In the following research, we propose adopting strategies to optimize the algorithm: 1. Replace the CNN network with the Transformer network, which has performed better in recent years to achieve the attention mechanism and multi-scale feature fusion [
52]. 2. Collect heterogeneous region image base map to improve the robustness of the model. 3. Fuse more wavebands and other auxiliary information (DEM, DSM, and others.) from RS images into the model to achieve higher accuracy of cloud-snow differentiation. 4. Replacing “Channel Global Average & Max Pooling” with an MLP-Mixer may lead to better generalization and accuracy improvements [
53].
5. Conclusions
In this research, we approached the subject of single-frame RS image cloud removal from the image-matting angle. Moreover, we discussed the principles, advantages, and disadvantages of various single-frame image cloud removal methods. We established an open-source “SCM-CNN” model and supporting data.

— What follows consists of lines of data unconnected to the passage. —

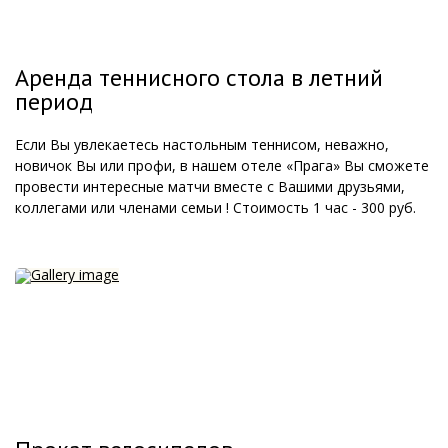
Аренда теннисного стола в летний
период
Если Вы увлекаетесь настольным теннисом, неважно,
новичок Вы или профи, в нашем отеле «Прага» Вы сможете
провести интересные матчи вместе с Вашими друзьями,
коллегами или членами семьи ! Стоимость 1 час - 300 руб.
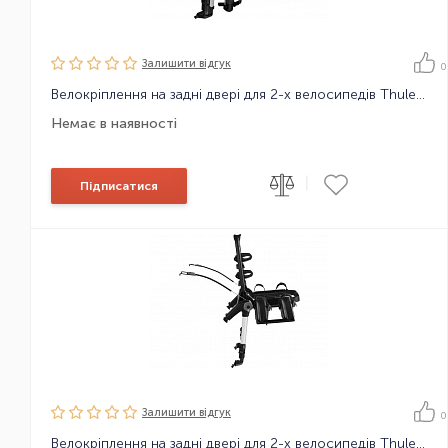
Залишити вiдгук
0
Велокріплення на задні двері для 2-х велосипедів Thule OutWay 2bike Hanging
Немає в наявності
|
Підписатися
Залишити вiдгук
0
Велокріплення на задні двері для 2-х велосипедів Thule OutWay 2bike Platform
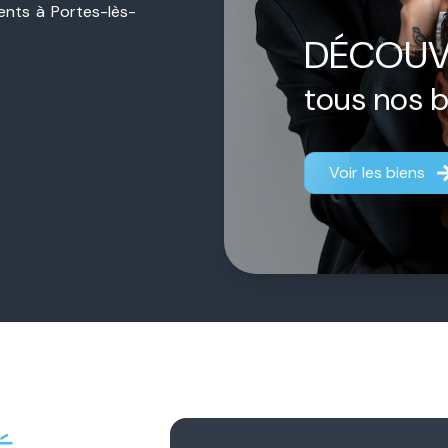
sents à Portes-lès-
ière de proximité,
DÉCOUV
jet, qu’il s’agisse
estimation.
tous nos 
ermédiaire.
Chacun
aque dossier afin
Voir les biens
fficace.
 notre engagement
gner chaque client
fiance durable et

We can draw the following conclusions from the research results: 1. Single-frame RS image cloud removal can only recover the surface information covered by thin clouds. Then, improving model stability in thick and thin cloud scenes is very important. 2. “SCM-CNN” adopts a saliency detection network, multi-scale extraction, and the fusion of image features to achieve high-precision cloud opacity generation. Furthermore, the cloud removal process is more consistent with the imaging mechanism of RS images. 3. “SCM-CNN” is based on cloud detection, and the results of cloud removal do not interfere with the original images of cloud-free areas. 4. A synthetic data set is created. All cloud removal methods can operate efficiently on our datasets. 5. The effect of the “SCM-CNN” method is significantly better than other comparison methods. It is worth mentioning that CGANs’ image element reconstruction ability is powerful, thus it is easy to obtain similar but not identical image elements. 6. Changing the conditions of “CGANs” can also obtain better cloud opacity estimation results (
Figure A3 and
Figure A4). Thus, cloud matting can be effectively migrated to other types of deep learning models.
Above all, “SCM-CNN” can effectively build the cloud opacity information from single-frame RS images. Moreover, “SCM-CNN” demonstrates good anti-interference performance in the coexistence of thick and thin clouds. Cloud matting is very helpful for remote sensing image processing in cloudy areas, and we will continue to intensify our efforts in this area.